[EXERCISE DIRECTIONS]
Swap every "region" in the entries below for "area" and leave all other text as it is.

*** INFORMATION SHOWN ***

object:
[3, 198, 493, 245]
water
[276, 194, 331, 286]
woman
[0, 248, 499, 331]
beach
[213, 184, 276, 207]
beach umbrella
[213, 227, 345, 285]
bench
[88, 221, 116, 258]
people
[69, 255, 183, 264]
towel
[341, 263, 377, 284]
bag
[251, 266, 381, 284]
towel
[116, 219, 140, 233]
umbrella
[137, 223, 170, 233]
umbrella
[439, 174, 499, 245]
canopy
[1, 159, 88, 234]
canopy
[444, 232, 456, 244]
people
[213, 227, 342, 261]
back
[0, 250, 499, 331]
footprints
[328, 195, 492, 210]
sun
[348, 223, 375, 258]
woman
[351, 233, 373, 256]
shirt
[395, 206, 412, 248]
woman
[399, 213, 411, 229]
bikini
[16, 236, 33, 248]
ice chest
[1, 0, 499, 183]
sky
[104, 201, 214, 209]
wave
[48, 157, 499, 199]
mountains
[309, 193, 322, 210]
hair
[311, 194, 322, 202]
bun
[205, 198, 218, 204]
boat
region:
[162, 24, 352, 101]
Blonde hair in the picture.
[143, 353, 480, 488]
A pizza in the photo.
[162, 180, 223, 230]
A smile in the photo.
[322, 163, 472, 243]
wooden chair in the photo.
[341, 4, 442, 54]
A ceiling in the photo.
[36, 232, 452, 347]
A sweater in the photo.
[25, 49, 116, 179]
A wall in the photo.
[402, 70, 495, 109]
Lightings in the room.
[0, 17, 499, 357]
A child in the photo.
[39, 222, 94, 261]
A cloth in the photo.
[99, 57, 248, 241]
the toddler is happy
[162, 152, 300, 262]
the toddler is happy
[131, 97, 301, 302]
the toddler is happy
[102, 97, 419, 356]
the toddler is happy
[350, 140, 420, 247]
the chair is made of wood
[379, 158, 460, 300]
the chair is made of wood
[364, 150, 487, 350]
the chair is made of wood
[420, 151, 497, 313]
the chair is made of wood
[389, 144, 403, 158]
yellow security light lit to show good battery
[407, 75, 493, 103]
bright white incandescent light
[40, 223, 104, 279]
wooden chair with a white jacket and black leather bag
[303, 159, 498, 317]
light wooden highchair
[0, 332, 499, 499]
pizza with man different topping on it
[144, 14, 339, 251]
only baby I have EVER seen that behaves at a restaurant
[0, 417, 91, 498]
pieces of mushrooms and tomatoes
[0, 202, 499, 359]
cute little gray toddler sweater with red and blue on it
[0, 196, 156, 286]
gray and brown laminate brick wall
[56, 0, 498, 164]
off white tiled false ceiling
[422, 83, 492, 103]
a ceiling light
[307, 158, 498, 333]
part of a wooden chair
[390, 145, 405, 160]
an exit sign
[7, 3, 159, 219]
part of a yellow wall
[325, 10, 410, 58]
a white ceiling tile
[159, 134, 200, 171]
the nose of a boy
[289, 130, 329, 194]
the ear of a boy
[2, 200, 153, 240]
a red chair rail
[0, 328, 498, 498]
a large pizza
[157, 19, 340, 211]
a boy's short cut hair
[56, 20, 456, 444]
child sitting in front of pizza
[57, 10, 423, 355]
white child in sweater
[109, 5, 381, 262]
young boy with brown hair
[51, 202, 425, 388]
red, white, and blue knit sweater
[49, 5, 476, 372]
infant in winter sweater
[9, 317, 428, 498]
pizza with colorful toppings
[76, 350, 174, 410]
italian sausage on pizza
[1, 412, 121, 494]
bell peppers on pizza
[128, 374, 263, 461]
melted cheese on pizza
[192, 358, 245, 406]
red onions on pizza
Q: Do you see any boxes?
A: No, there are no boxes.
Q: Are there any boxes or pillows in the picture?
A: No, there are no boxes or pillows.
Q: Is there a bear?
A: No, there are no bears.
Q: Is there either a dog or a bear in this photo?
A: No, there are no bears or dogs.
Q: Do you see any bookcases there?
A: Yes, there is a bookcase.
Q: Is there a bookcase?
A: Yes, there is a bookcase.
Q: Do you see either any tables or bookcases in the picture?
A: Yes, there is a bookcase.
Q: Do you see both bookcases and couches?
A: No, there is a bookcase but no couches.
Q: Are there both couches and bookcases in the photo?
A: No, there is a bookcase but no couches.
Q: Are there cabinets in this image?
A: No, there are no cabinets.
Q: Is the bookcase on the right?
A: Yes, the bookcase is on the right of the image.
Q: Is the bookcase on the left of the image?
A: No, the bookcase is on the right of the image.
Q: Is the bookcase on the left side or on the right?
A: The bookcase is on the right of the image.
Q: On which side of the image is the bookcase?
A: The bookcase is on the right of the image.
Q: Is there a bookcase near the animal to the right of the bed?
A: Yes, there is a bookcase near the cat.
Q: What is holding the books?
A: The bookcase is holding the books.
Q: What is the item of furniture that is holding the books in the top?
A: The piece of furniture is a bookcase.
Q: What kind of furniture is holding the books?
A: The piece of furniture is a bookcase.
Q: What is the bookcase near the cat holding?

*** End of INFORMATION SHOWN ***

[OUTPUT]
object:
[3, 198, 493, 245]
water
[276, 194, 331, 286]
woman
[0, 248, 499, 331]
beach
[213, 184, 276, 207]
beach umbrella
[213, 227, 345, 285]
bench
[88, 221, 116, 258]
people
[69, 255, 183, 264]
towel
[341, 263, 377, 284]
bag
[251, 266, 381, 284]
towel
[116, 219, 140, 233]
umbrella
[137, 223, 170, 233]
umbrella
[439, 174, 499, 245]
canopy
[1, 159, 88, 234]
canopy
[444, 232, 456, 244]
people
[213, 227, 342, 261]
back
[0, 250, 499, 331]
footprints
[328, 195, 492, 210]
sun
[348, 223, 375, 258]
woman
[351, 233, 373, 256]
shirt
[395, 206, 412, 248]
woman
[399, 213, 411, 229]
bikini
[16, 236, 33, 248]
ice chest
[1, 0, 499, 183]
sky
[104, 201, 214, 209]
wave
[48, 157, 499, 199]
mountains
[309, 193, 322, 210]
hair
[311, 194, 322, 202]
bun
[205, 198, 218, 204]
boat
area:
[162, 24, 352, 101]
Blonde hair in the picture.
[143, 353, 480, 488]
A pizza in the photo.
[162, 180, 223, 230]
A smile in the photo.
[322, 163, 472, 243]
wooden chair in the photo.
[341, 4, 442, 54]
A ceiling in the photo.
[36, 232, 452, 347]
A sweater in the photo.
[25, 49, 116, 179]
A wall in the photo.
[402, 70, 495, 109]
Lightings in the room.
[0, 17, 499, 357]
A child in the photo.
[39, 222, 94, 261]
A cloth in the photo.
[99, 57, 248, 241]
the toddler is happy
[162, 152, 300, 262]
the toddler is happy
[131, 97, 301, 302]
the toddler is happy
[102, 97, 419, 356]
the toddler is happy
[350, 140, 420, 247]
the chair is made of wood
[379, 158, 460, 300]
the chair is made of wood
[364, 150, 487, 350]
the chair is made of wood
[420, 151, 497, 313]
the chair is made of wood
[389, 144, 403, 158]
yellow security light lit to show good battery
[407, 75, 493, 103]
bright white incandescent light
[40, 223, 104, 279]
wooden chair with a white jacket and black leather bag
[303, 159, 498, 317]
light wooden highchair
[0, 332, 499, 499]
pizza with man different topping on it
[144, 14, 339, 251]
only baby I have EVER seen that behaves at a restaurant
[0, 417, 91, 498]
pieces of mushrooms and tomatoes
[0, 202, 499, 359]
cute little gray toddler sweater with red and blue on it
[0, 196, 156, 286]
gray and brown laminate brick wall
[56, 0, 498, 164]
off white tiled false ceiling
[422, 83, 492, 103]
a ceiling light
[307, 158, 498, 333]
part of a wooden chair
[390, 145, 405, 160]
an exit sign
[7, 3, 159, 219]
part of a yellow wall
[325, 10, 410, 58]
a white ceiling tile
[159, 134, 200, 171]
the nose of a boy
[289, 130, 329, 194]
the ear of a boy
[2, 200, 153, 240]
a red chair rail
[0, 328, 498, 498]
a large pizza
[157, 19, 340, 211]
a boy's short cut hair
[56, 20, 456, 444]
child sitting in front of pizza
[57, 10, 423, 355]
white child in sweater
[109, 5, 381, 262]
young boy with brown hair
[51, 202, 425, 388]
red, white, and blue knit sweater
[49, 5, 476, 372]
infant in winter sweater
[9, 317, 428, 498]
pizza with colorful toppings
[76, 350, 174, 410]
italian sausage on pizza
[1, 412, 121, 494]
bell peppers on pizza
[128, 374, 263, 461]
melted cheese on pizza
[192, 358, 245, 406]
red onions on pizza
Q: Do you see any boxes?
A: No, there are no boxes.
Q: Are there any boxes or pillows in the picture?
A: No, there are no boxes or pillows.
Q: Is there a bear?
A: No, there are no bears.
Q: Is there either a dog or a bear in this photo?
A: No, there are no bears or dogs.
Q: Do you see any bookcases there?
A: Yes, there is a bookcase.
Q: Is there a bookcase?
A: Yes, there is a bookcase.
Q: Do you see either any tables or bookcases in the picture?
A: Yes, there is a bookcase.
Q: Do you see both bookcases and couches?
A: No, there is a bookcase but no couches.
Q: Are there both couches and bookcases in the photo?
A: No, there is a bookcase but no couches.
Q: Are there cabinets in this image?
A: No, there are no cabinets.
Q: Is the bookcase on the right?
A: Yes, the bookcase is on the right of the image.
Q: Is the bookcase on the left of the image?
A: No, the bookcase is on the right of the image.
Q: Is the bookcase on the left side or on the right?
A: The bookcase is on the right of the image.
Q: On which side of the image is the bookcase?
A: The bookcase is on the right of the image.
Q: Is there a bookcase near the animal to the right of the bed?
A: Yes, there is a bookcase near the cat.
Q: What is holding the books?
A: The bookcase is holding the books.
Q: What is the item of furniture that is holding the books in the top?
A: The piece of furniture is a bookcase.
Q: What kind of furniture is holding the books?
A: The piece of furniture is a bookcase.
Q: What is the bookcase near the cat holding?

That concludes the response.